Возможно, в прадедах у Кутузова всё-таки были воины, ибо вдруг, прохваченный горькой страстью, он увидел себя со стороны и выпрямился; в позвоночнике упруго зазвенела музыка боя, как зоря, которую протрубили ему лично, и весь облик стареющего профессора стал иным.
Когда распахнулась дверца, он даже не удивился. Аня изумлённо разглядывала давешнюю развалину и не обнаруживала никаких признаков усталости материала.
– Едем? – осторожно спросила девушка.
– Едем. В кино. Что сегодня дают?
– В кино?! – Хорошо, что Аня была мужественная и современная. Другая на её месте могла бы и другие вопросы задать. – Поехали.
Глава 14
Вавила, утирай рыло, проваливай мимо! Один Бог безгрешен. Всякая неправда грех. Мужик лишь пиво заварил, а уж чёрт с ведром. Бог терпел, да и нам велел
Время юности мы все проводим по-разному, в соответствии с природным запасом терпения. Ни один самый честный литератор на свете не описал юность полно и правильно, поскольку это решительно немыслимое дело.

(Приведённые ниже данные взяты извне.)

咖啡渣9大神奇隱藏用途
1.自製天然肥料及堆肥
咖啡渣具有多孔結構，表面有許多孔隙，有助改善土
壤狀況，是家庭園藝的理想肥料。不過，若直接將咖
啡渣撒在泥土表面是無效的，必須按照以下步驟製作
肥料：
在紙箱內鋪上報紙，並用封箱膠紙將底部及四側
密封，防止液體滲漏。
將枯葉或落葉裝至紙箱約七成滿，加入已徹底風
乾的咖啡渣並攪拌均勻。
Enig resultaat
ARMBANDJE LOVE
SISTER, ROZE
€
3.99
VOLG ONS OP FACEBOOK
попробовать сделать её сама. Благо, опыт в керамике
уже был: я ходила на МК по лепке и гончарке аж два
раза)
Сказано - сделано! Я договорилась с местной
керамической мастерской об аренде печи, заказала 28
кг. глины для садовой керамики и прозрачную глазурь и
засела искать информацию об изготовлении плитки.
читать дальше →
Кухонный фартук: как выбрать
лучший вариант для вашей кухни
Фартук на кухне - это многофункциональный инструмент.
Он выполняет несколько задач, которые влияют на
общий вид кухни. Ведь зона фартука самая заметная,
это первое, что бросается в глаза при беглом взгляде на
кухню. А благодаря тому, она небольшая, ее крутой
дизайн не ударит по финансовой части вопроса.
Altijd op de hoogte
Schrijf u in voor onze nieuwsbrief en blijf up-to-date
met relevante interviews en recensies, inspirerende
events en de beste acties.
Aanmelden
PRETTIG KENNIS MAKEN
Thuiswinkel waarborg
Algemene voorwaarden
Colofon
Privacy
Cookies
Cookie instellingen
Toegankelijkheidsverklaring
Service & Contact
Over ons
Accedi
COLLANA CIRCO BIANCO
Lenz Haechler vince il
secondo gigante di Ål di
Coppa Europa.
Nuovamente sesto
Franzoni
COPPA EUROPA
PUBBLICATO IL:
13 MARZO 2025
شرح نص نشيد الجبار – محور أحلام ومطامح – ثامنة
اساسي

В юности все модернисты: напряжённый внутренний монолог, абсурдность бытия, непреодолимый разрыв между личной бытийностью и всеми тенденциями социальной жизни. Больно! Если бы в пятом-шестом классах детям вкратце пересказывали Фрейда и Сартра, то школу никто бы не прогуливал, полагая, что эти мальчики – свои люди, ровесники: те же проблемы! И уж после них, в седьмом, дети с удовольствием переходили бы к изучению наконец русских народных сказок по Афанасьеву, а в восьмом классе освобождённый, раскованный молодняк легче бы прощал барышне Лариной Т.Д. её непостижимое поведение.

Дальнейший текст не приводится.